Por M. Tuda.
Vivimos en un mundo donde hemos adoptado una postura clara desde niños: en la obscuridad viven los monstruos. Prendemos la luz, porque rehuimos de la oscuridad. En la oscuridad pasan cosas malas, uno enciende la luz cuando algo está por pasar.
Vivimos en un mundo donde siempre tenemos luz, para que veamos “lo que realmente son las cosas” iluminadas, no hay secretos (aparentemente). Vulgarizamos las calles y los espacios, colgamos del techo enormes lámparas con diseños estrafalarios (no tengo nada en contra de ellos), tratando que nada se esconda, tratando de llenar hasta el último rincón. Toda luz viene de algo ajeno, tratamos de ver lo que nuestros ojos no pueden.
La luz ha sido utilizada como imagen referente al conocimiento por diversos autores, uno de ellos Ruskin con su famoso libro las siete lámparas de la arquitectura.
En occidente, la luz es saber. Queremos tener luz en todo porque queremos saberlo todo, controlar todos los sucesos en una habitación o saber que ningún recuerdo nos sorprenda cuando durmamos. Nos da miedo la oscuridad, porque tenemos miedo a no saber.

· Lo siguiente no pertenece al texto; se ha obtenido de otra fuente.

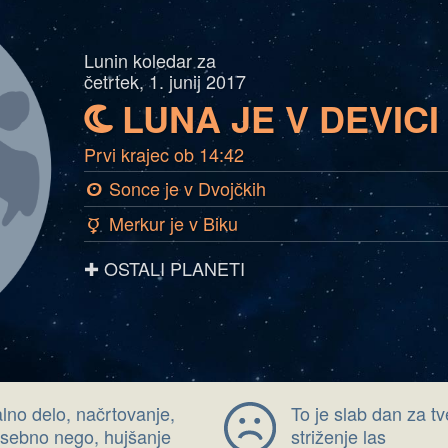
Lunin koledar za
četrtek, 1. junij 2017
LUNA JE V DEVICI
b
Prvi krajec ob 14:42
Sonce je v Dvojčkih
a
Merkur je v Biku
c
✚ OSTALI PLANETI
alno delo, načrtovanje,
To je slab dan za t
 osebno nego, hujšanje
striženje las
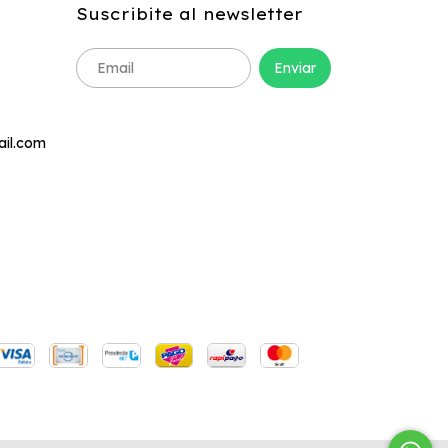
Suscribite al newsletter
ail.com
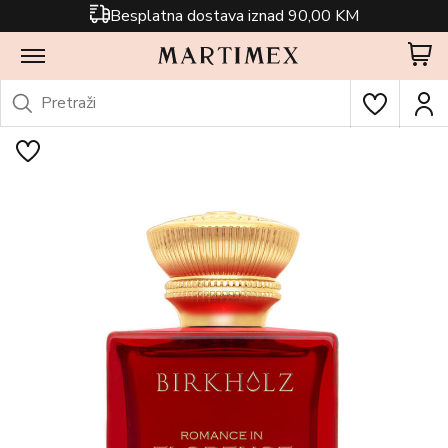
Besplatna dostava iznad 90,00 KM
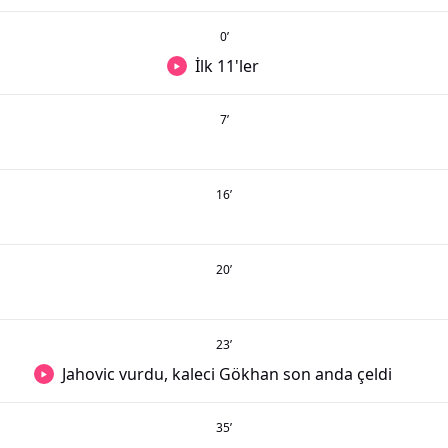
0
’
İlk 11'ler
7
’
16
’
20
’
23
’
Jahovic vurdu, kaleci Gökhan son anda çeldi
35
’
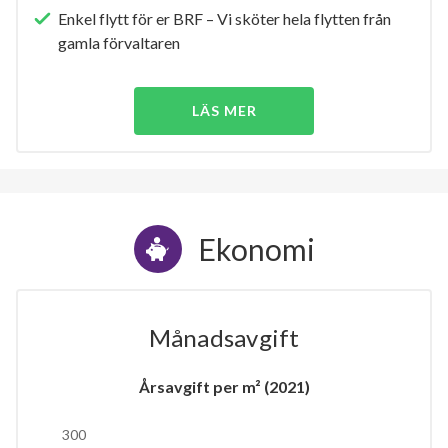
Enkel flytt för er BRF – Vi sköter hela flytten från
gamla förvaltaren
LÄS MER
Ekonomi
Månadsavgift
Årsavgift per m² (2021)
300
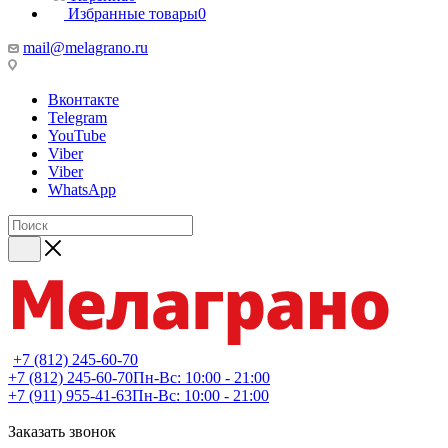
Избранные товары
0
mail@melagrano.ru
Вконтакте
Telegram
YouTube
Viber
Viber
WhatsApp
+7 (812) 245-60-70
+7 (812) 245-60-70
Пн-Вс: 10:00 - 21:00
+7 (911) 955-41-63
Пн-Вс: 10:00 - 21:00
Заказать звонок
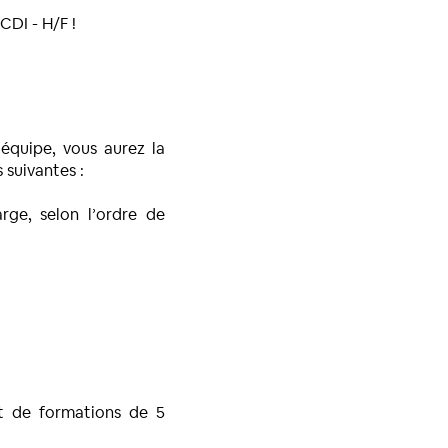
DI - H/F !
’équipe, vous aurez la
 suivantes :
ge, selon l’ordre de
et de formations de 5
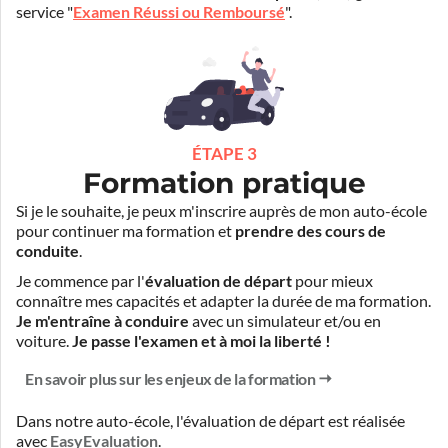
service "
Examen Réussi ou Remboursé
".
ÉTAPE 3
Formation pratique
Si je le souhaite, je peux m'inscrire auprès de mon auto-école
pour continuer ma formation et
prendre des cours de
conduite
.
Je commence par l'
évaluation de départ
pour mieux
connaître mes capacités et adapter la durée de ma formation.
Je m'entraîne à conduire
avec un simulateur et/ou en
voiture.
Je passe l'examen et à moi la liberté !
En savoir plus sur les enjeux de la formation
Dans notre auto-école, l'évaluation de départ est réalisée
avec
EasyEvaluation
.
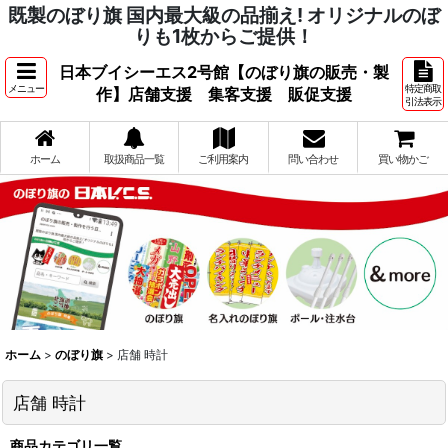
既製のぼり旗 国内最大級の品揃え! オリジナルのぼ
りも1枚からご提供！
日本ブイシーエス2号館【のぼり旗の販売・製
メニュー
特定商取
作】店舗支援 集客支援 販促支援
引法表示
ホーム
取扱商品一覧
ご利用案内
問い合わせ
買い物かご
ホーム
>
のぼり旗
>
店舗 時計
店舗 時計
商品カテゴリ一覧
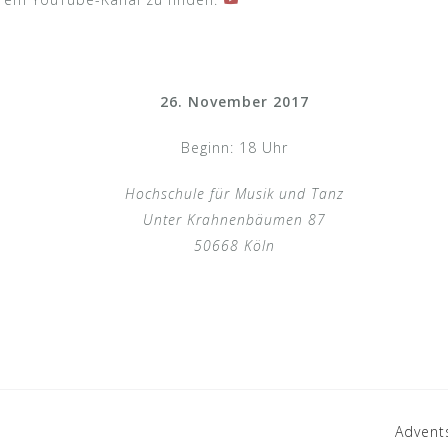
26. November 2017
Beginn: 18 Uhr
Hochschule für Musik und Tanz
Unter Krahnenbäumen 87
50668 Köln
Advent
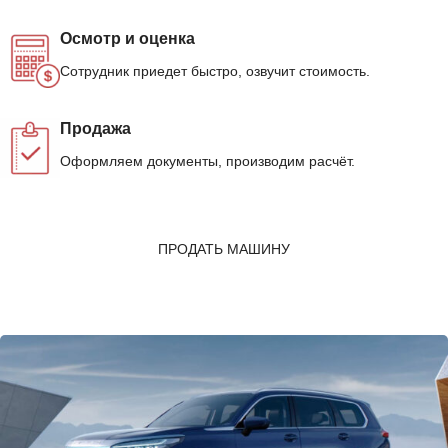
Осмотр и оценка
Сотрудник приедет быстро, озвучит стоимость.
Продажа
Оформляем документы, производим расчёт.
ПРОДАТЬ МАШИНУ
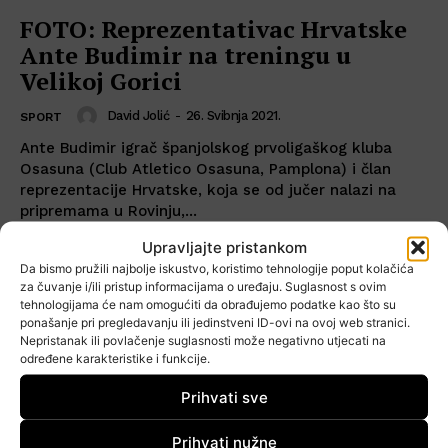
FOTO: Reprezentativac Hrvatske
Ante Budimir na treningu u
Velikoj Gorici
David Jolić
-
26. Svibnja 2021.
SPORT
Ante Budimir igrač španjolskog prvoligaškog kluba
Osasuna (Club Atletico Osasuna, Pamplona) i član
reprezentacije Hrvatske, koja se od jučer nalazi na
pripremama u Rovinju,...
Upravljajte pristankom
Da bismo pružili najbolje iskustvo, koristimo tehnologije poput kolačića
za čuvanje i/ili pristup informacijama o uređaju. Suglasnost s ovim
tehnologijama će nam omogućiti da obrađujemo podatke kao što su
ponašanje pri pregledavanju ili jedinstveni ID-ovi na ovoj web stranici.
Nepristanak ili povlačenje suglasnosti može negativno utjecati na
određene karakteristike i funkcije.
Prihvati sve
Prihvati nužne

Uno de los inventos que han cambiado nuestra forma de vivir, ha sido la luz blanca, la cual permite ver los colores con mayor nitidez, asemejándose a la luz del sol. Más que un filtro nocturno, estas luces tienen la función de alargarnos el día, haciéndonos olvidar la paz y calma de la noche.
Ahora, siempre acompañados por alguien que no duerme, al cual hay que estarlo alimentando para que él nos alimente. Nos cuenta qué pasa con el mundo y nosotros le contamos lo que opinamos. Nos hace reír y nos conecta con aquellos que se encuentran lejos. Es un catalizador de tiempo, nos ayuda a transportarnos; cuando creemos pasar minutos, inconscientemente pasamos horas. A él le hablamos y escribimos, es mejor mensajero que cualquier paloma, de hecho, esta paloma es azul. Nos brinda un conocimiento infinito en segundos y nos da toda la luz que necesitamos.
Bien dice Luis Barragán en 1951 en su conferencia Rodearse de jardines que:
«Una de las características del hombre moderno en todo el mundo… es que vive públicamente. Pasa la mayor parte del tiempo en el ámbito público…
…El uso del teléfono representa también otro aspecto de la vida pública… que se mete en la vida privada con llamadas que alejan al hombre de su casa por compromisos de negocios o sociables…
Me pregunto a qué hora del día el hombre moderno que lleva una vida así puede meditar y permitirle a su imaginación desarrollar ideas creativas y espirituales; me pregunto también si tal vida permite encontrar la paz y la serenidad tan necesaria para toda persona, sobre todo en nuestra época.”
James Turrell en una entrevista en 2013 dice que los humanos consumimos luz, pero no se refiere a la luz de estos aparatos, que no nos dejan descansar.
La casa es un instrumento para afrontar el cosmos, menciona Bachelard. Un refugio que nos ayuda a comprender el tiempo y el mundo, ayudándonos a comprender lo que no tiene sentido, un lugar para el reposo.
Llenarlas de luz ha sido un error. La poca luz no sólo nos permite el descanso, sino que alimenta a los espíritus pasados y a la propia imaginación. Pallasmaa menciona que «…las casas viejas nos devuelven al tiempo lento y al silencio del pasado. El silencio de la arquitectura es un silencio receptivo que nos hace recordar», en su libro Los ojos de la piel.
Nuestro ojo y el resto de los sentidos, necesita sentirse acobijado. Luis Barragán, en su casa, ha aprendido perfectamente el arte de la lucha constante entre luces y sombras, las cuales nos llevan a otro tiempo, a otros lugares, pero que siempre regresan a uno mismo. Uno vive el mundo a través de los sentidos y las memorias. La oscuridad nos permite vivirlo y entenderlo mejor, así como entendernos a nosotros mismos.
Tanizaki menciona «… me gustaría ser capaz de convocar una vez más a ese mundo de sombras que ya hemos empezado a perder… a oscurecer sus paredes, condenar a las tinieblas a aquello demasiado evidente…»
Apaguemos las luces eléctricas y veamos qué resultado obtenemos.